Saturday, August 23, 2014

Light reading round-up

I haven't had a huge amount of time for light reading as I am still ploughing through Clarissa! About 70% through, and quota (in the form of notes rather than draft in this case) is piling up nicely* - I am sorry to say that I resolutely ignored various other work-related imperatives until they became so strong that I could no longer postpone them....

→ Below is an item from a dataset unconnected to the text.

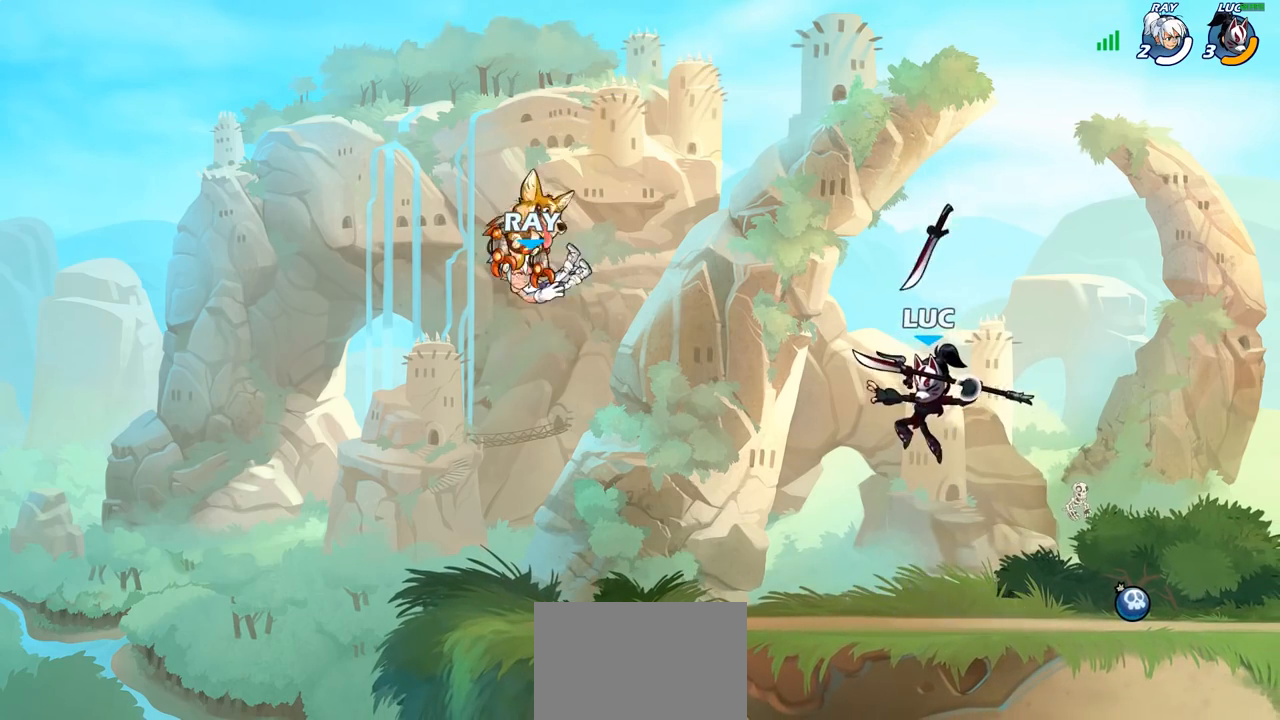
{"dt_ms": 500, "buttons": [], "left_stick": "center", "right_stick": "center", "events": [[33, "R1", "down"], [100, "R1", "up"], [117, "left_stick", "center"]]}
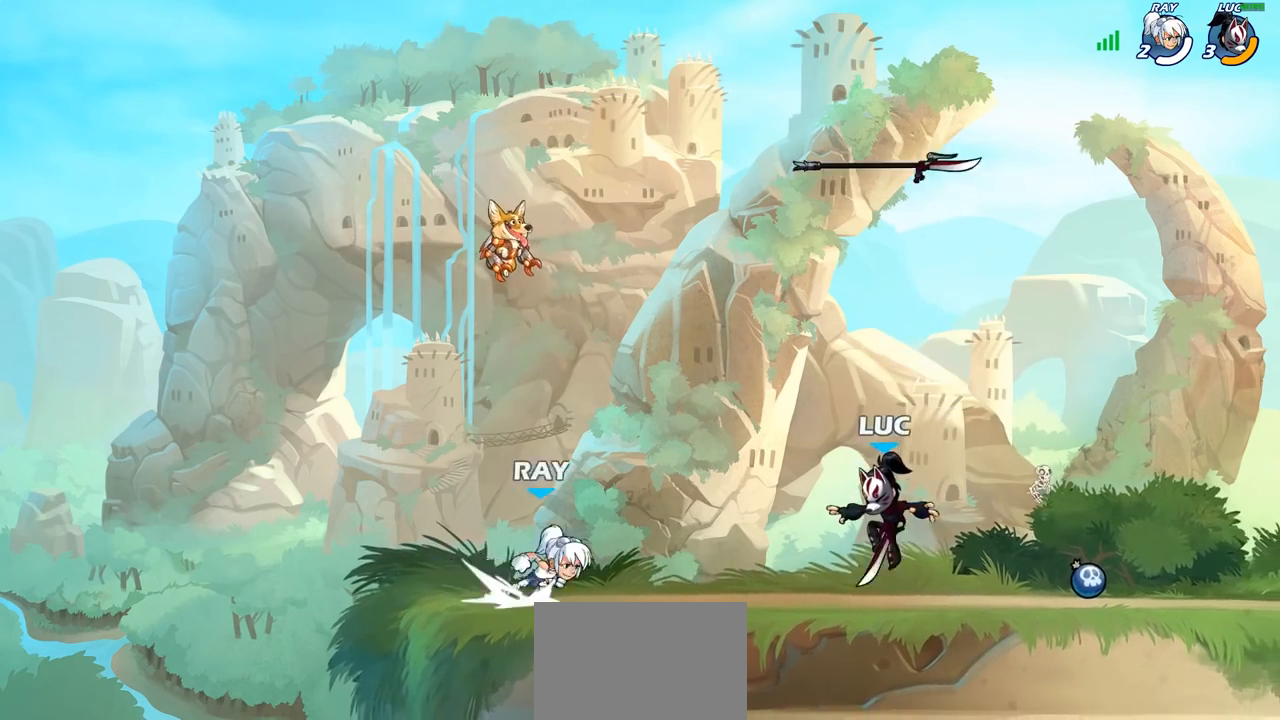
{"dt_ms": 500, "buttons": [], "left_stick": "center", "right_stick": "center", "events": [[50, "R1", "down"], [83, "CROSS", "down"], [167, "R1", "up"], [217, "CROSS", "up"]]}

Had a useful day Friday sorting out a lot of the remaining stuff for my new lecture course - it is the sort of thing that will take up as much time as you let it, the only way to hold on to real writing time in August is to put this stuff out of mind, though I felt very guilty leaving it so late (it is inconvenient and stressful for the seminar leaders I will be working with!).

Hoping to finish with Clarissa before I return to New York on Wednesday (I have it divided into ten sections for teaching purposes and am following those divisions here too, reading a chunk and then typing up notes while the thoughts are fresh in my mind), but I also still have three more tenure letters that I'd like to get done before school starts (have done most of the work on one, but since it is not the one due this coming Monday, that's not as useful as you might think).

The Swift conference paper is clearly not going to get written this month, but that's OK, have been reading Anthony Grafton on footnotes and thinking about various things to do with Swift and commentary. Can do this after my classes are underway and I have done both of my September triathlons: it makes sense for me to choose races for early fall, as I have much more training time over the summer than during the school year, but it is a pity to have the attention divided between starting school and big races - it will be good when I am over that particular hump!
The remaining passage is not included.